Using big box traps, I captured seven jaguars and fitted them with radios around their necks so that I could follow them. With this technique, besides keeping careful notes on all jaguar tracks, scrapes, and feces seen along roads and trails, pieces of the puzzle started coming together. I found out how far jaguars moved, where they slept, and how close they would come to each other. The contents and patterns of their scat droppings (feces) and scrapes (marks in the dirt) told me exactly what they were eating and how they were marking their territories to communicate with each other. I even took a closer look at the abundance of the prey, so that I could see if jaguars were being selective about their food choices. After almost two years, with my research near completion, I realized that there were other more immediate matters to be considered. The Cockscomb Basin was not a protected area, and people outside it were already petitioning the Belizean government for rights to occupy and cut the forest throughout much of the basin.

I had enough data. But now I had to present my findings to the government officials and convince them that protecting a spectacular piece of their natural heritage, and giving jaguars a safe haven, was good for the economy of the country, for the welfare of the people, and ultimately for their own political careers. I had over an hour with the prime minister and his cabinet. I pleaded the jaguars’ case as if my own family were being threatened with eviction. I explained that this was not only about jaguars. It was about preserving a piece of the country’s biodiversity. If we protected enough forest to support the jaguars, we would be preserving all the plants and animals that lived within the jaguar’s range. This, in turn, would ultimately be giving to the people of Belize, not taking away.

At the same time, I took the case to the people themselves. Protection would ultimately mean nothing if it was not accepted by those who had to live and work side-by-side with the jaguars. I talked to cattle ranchers outside the Cockscomb, and explained how healthy jaguars with lots of wild prey will not usually come out of the forest to kill cattle. I talked with the local Mayan communities who hunted and exploited the Cockscomb’s resources. I explained that preserving an area that they had taken for granted for so long might restrict some of their activities but would help maintain their plant and animal resources outside the Cockscomb indefinitely.

On December 2, 1984, the minister of natural resources, under instruction from the prime minister, declared the Cockscomb Basin a national forest reserve, with a no-hunting provision for protection of the jaguar. This was the beginning. Belize had just become the first country in the world to protect an area of forest specifically for jaguars. In 1986, the creation of the Cockscomb Basin Wildlife Sanctuary was signed into law, and the area was opened for tourism. Former Mayan hunters who worked with me on my research were now appointed the area’s first wildlife wardens. In 1990, and again in 1995, the area under full protection was expanded until it reached nearly 1,000 square kilometers and had been declared “the major achievement in cat conservation for the triennium.” By 1995, complaints about jaguars from cattle ranchers in the area had decreased, and the Mayan village at the entrance to the basin had organized village cooperatives to make and sell crafts and medicinal plants to visitors.

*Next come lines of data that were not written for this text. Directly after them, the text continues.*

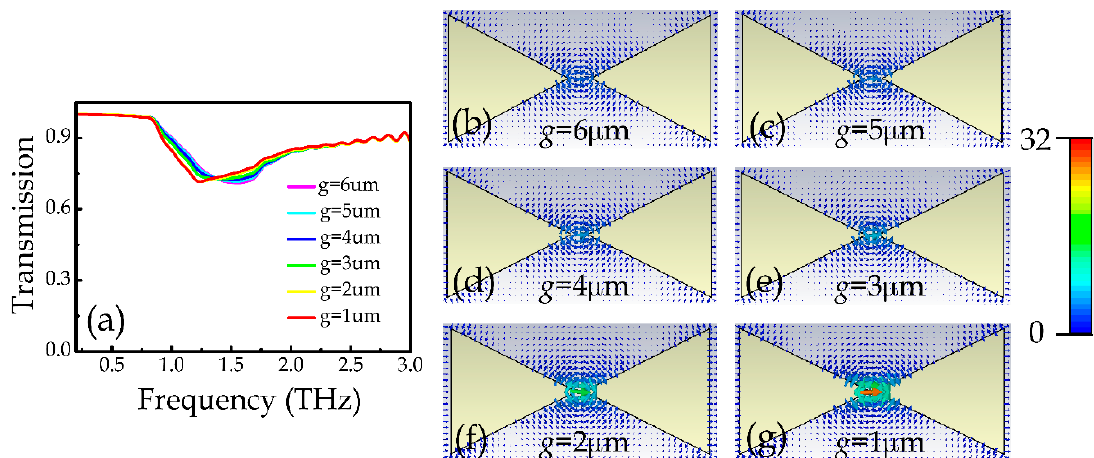
Figure 3. ( a ) Simulated transmission spectra of the DTD structures with different g from 6 to 1 μ m under x-polarized incidences, respectively. ( b – g ) Simulated electric field distributions of the DTD structures with different g from 6 to 1 μ m at the corresponding BDP resonance frequencies under x -polarized incidences, respectively.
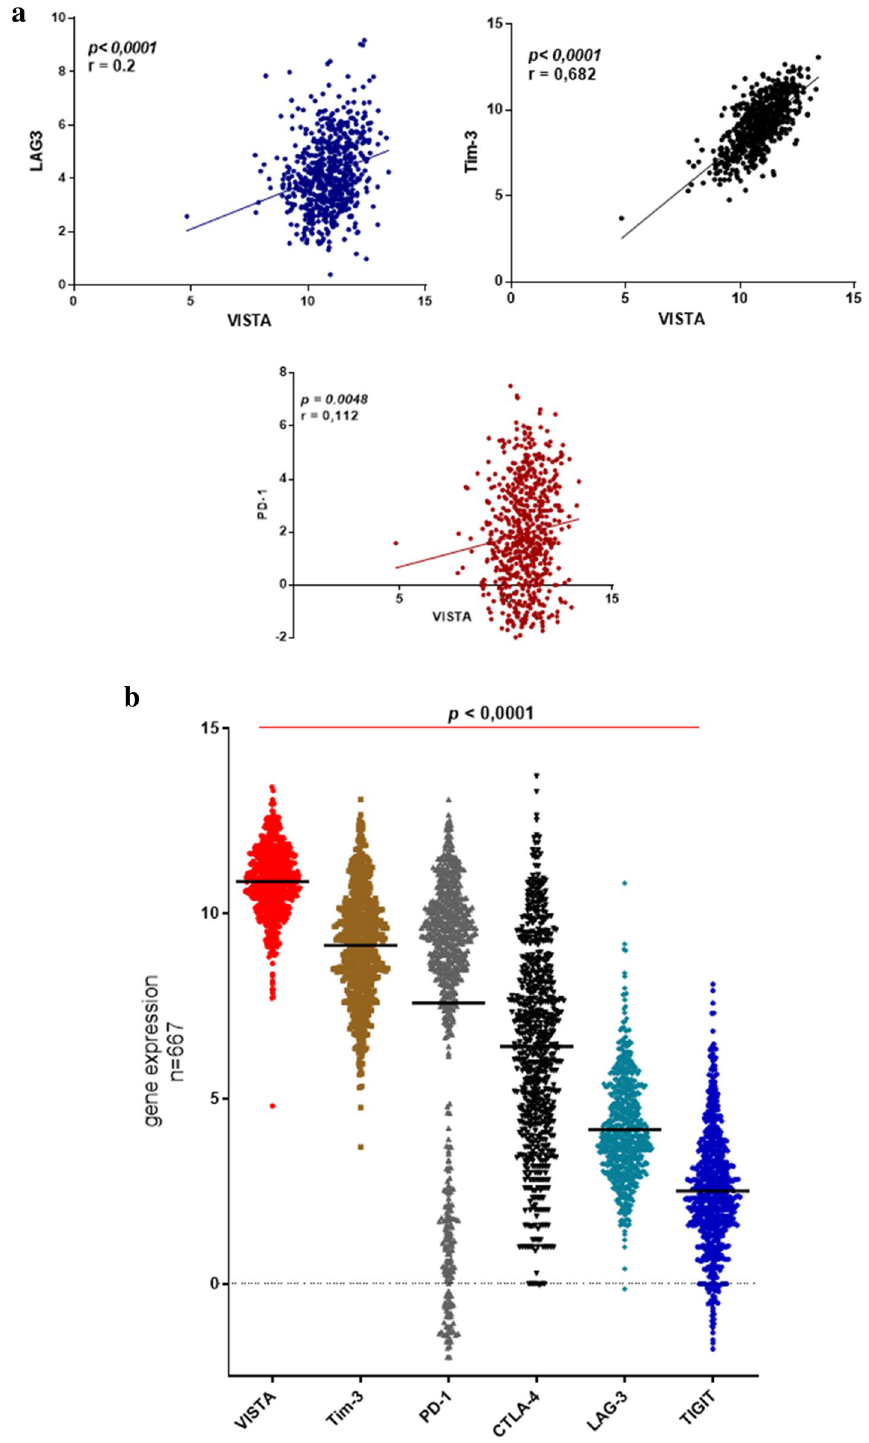
Figure 4. VISTA expression positively correlated with critical immune checkpoint regulators. ( a ) VISTA expression was positively correlated with PD-1 , Tim-3 and LAG-3 . ( b ) VISTA gene exhibited the highest expression in comparison with other immune checkpoints ( Tim-3, PD-1, CTLA-4, LAG-3, TIGIT ). Spearman correlation test was used to examine the association of relative gene expression levels between VISTA and other immune checkpoints. Also, the one-way ANOVA test was used to determine the statistical significance of gene expression among different groups of glioma patients. p value less than 0.05 was considered as statistically significant for all statistical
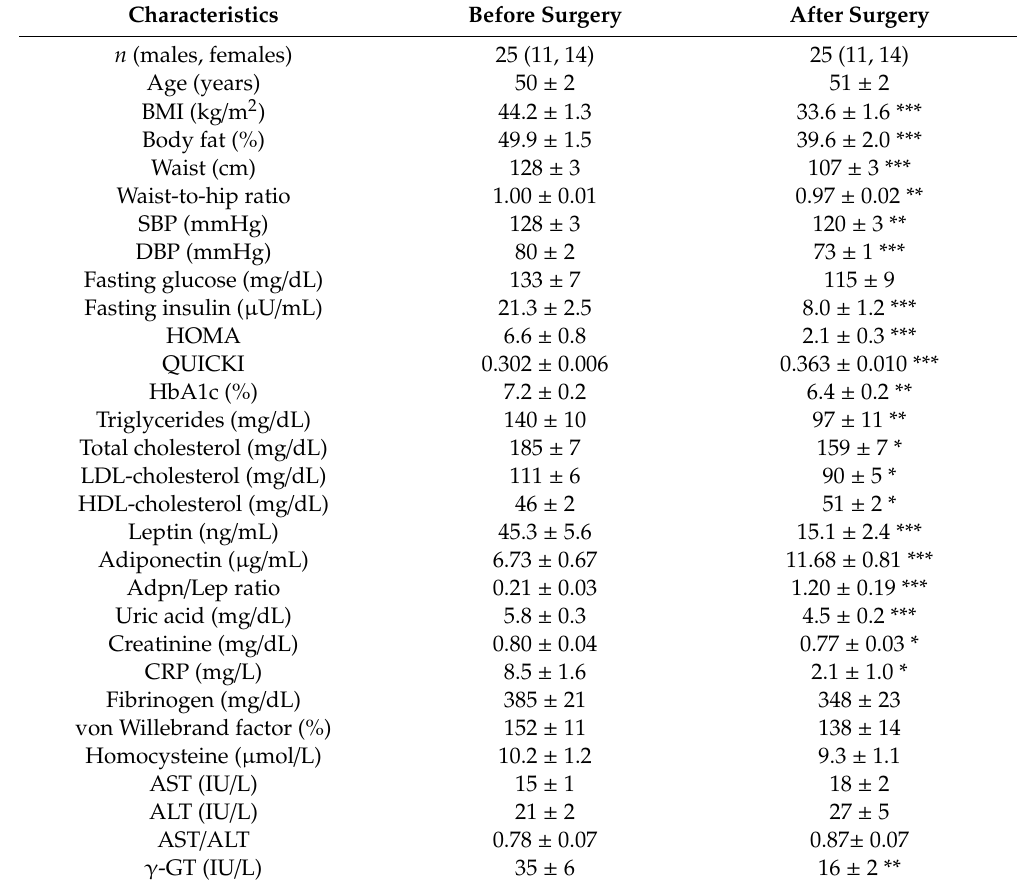
Table 1. Anthropometric and metabolic e ff ects in patients with obesity and type 2 diabetes (T2D) before and after Roux-en-Y gastric bypass (RYGB). Characteristics Before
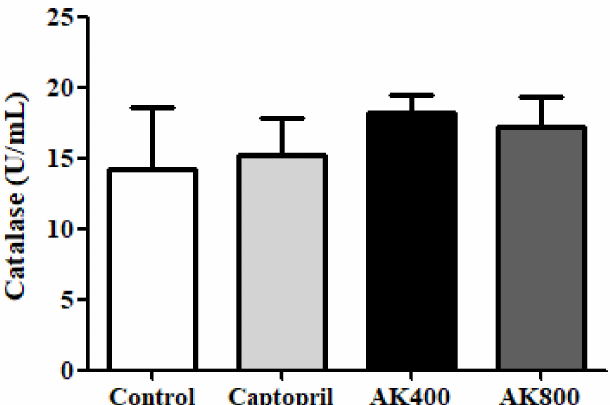
Figure 4. Catalase activity in the SHR brains. The groups are the control (distilled water), captopril (20 mg / kg body weight), AK3K400 (400 mg / kg body weight), and AK3K800 (800 mg / kg body weight). Data are presented as mean ±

Cockscomb Basin today stands as one of the world’s success stories in conservation, community participation, and ecotourism. A new generation of jaguars roams the forest relatively unmolested, and the Belizean people speak of the Cockscomb jaguar preserve with pride. My name is rarely mentioned anymore, unless one speaks of the history of the region. And that is how it should be. For the Cockscomb’s greatness lies not in the story of any individuals, but in the fact that therein lies a piece of the web of life.